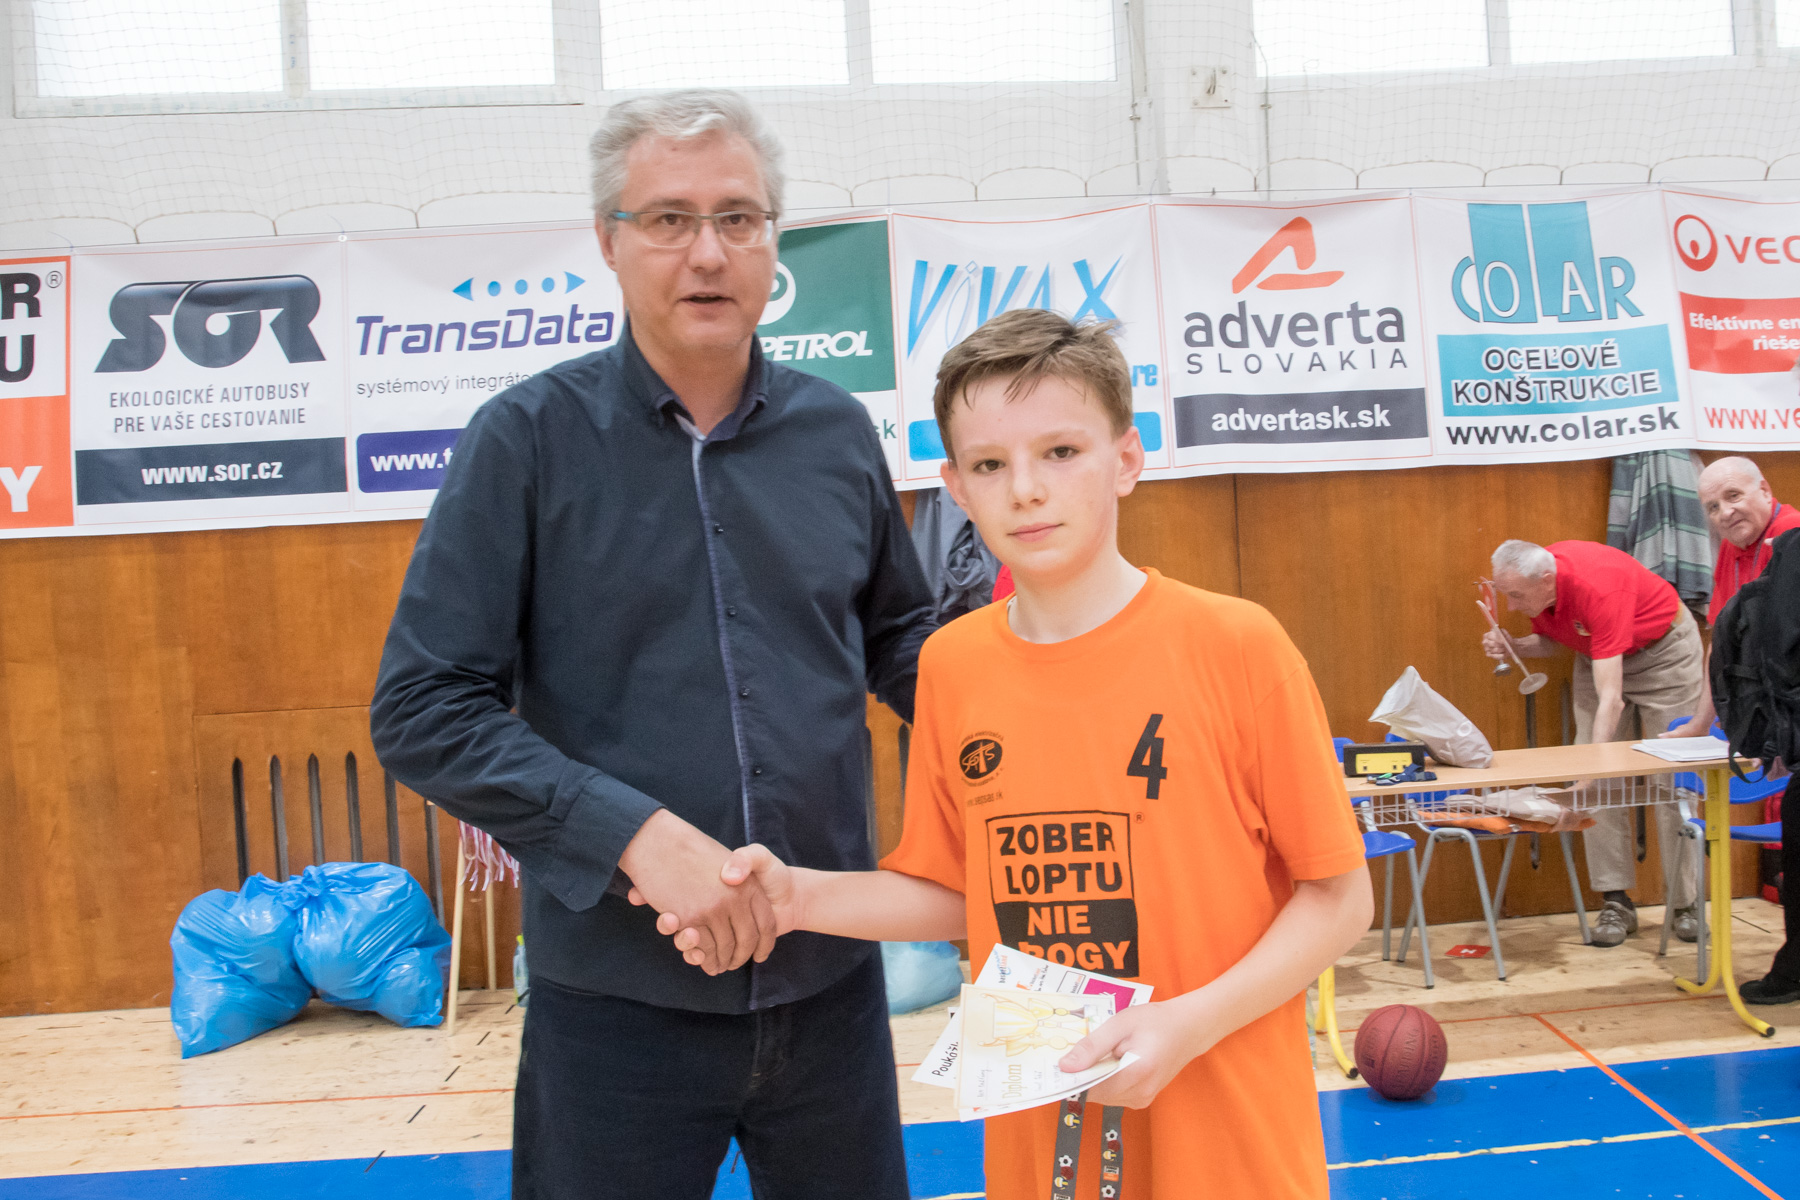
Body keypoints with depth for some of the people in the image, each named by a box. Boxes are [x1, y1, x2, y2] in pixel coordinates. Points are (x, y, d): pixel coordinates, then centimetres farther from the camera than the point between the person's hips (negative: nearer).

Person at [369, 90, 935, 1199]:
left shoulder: (836, 431, 3)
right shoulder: (529, 438, -7)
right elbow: (423, 710, -10)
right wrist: (636, 832, -21)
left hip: (831, 982, 4)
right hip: (617, 996, -3)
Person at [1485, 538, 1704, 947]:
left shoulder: (1597, 587, -41)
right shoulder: (1531, 583, -20)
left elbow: (1610, 699, -43)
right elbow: (1551, 642, 2)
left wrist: (1588, 773, -47)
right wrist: (1511, 646, -21)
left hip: (1664, 649, -6)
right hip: (1598, 654, 6)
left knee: (1672, 780, -4)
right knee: (1600, 780, -4)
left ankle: (1684, 902, 8)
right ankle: (1615, 901, -1)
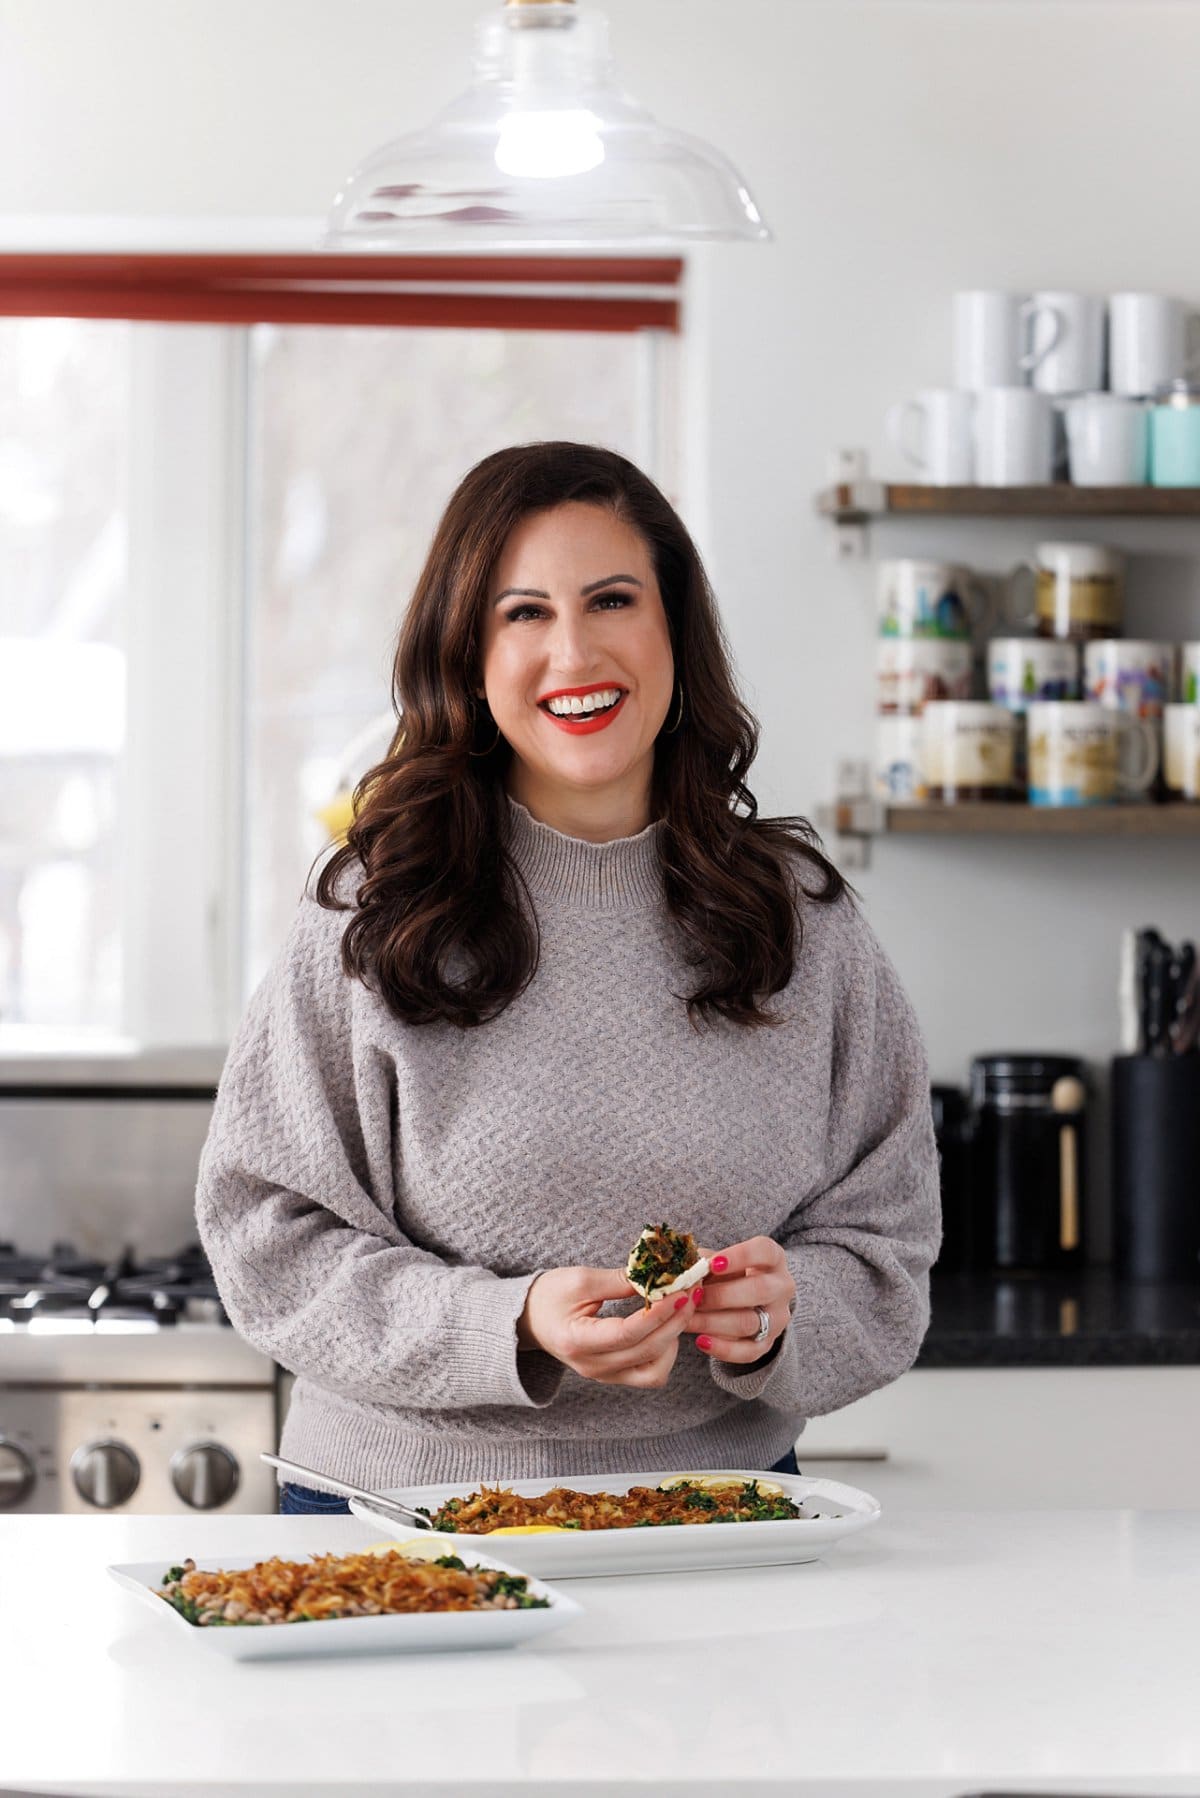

+ + + + + + +

Each entry needs to be retyped exactly; the pictures stay out.

Body keypoints with depth for some of the people in the image, each named by a box. Boxes are [x1, y1, x2, y2] in pixel coordinates. Points are (x, y, d): pixel coordinates, then centimetres farther from the camera than the point between the person's hips (negative: nearer).

Person at [369, 90, 935, 1199]:
left shoulder: (836, 431, 3)
right shoulder: (529, 438, -7)
right elbow: (423, 710, -10)
right wrist: (636, 832, -21)
left hip: (831, 982, 4)
right hip: (617, 996, -3)
Person at [1485, 538, 1704, 947]:
left shoulder: (1597, 587, -41)
right shoulder: (1531, 583, -20)
left elbow: (1610, 699, -43)
right elbow: (1551, 642, 2)
left wrist: (1588, 773, -47)
right wrist: (1511, 646, -21)
left hip: (1664, 649, -6)
right hip: (1598, 654, 6)
left knee: (1672, 780, -4)
right knee: (1600, 780, -4)
left ankle: (1684, 902, 8)
right ankle: (1615, 901, -1)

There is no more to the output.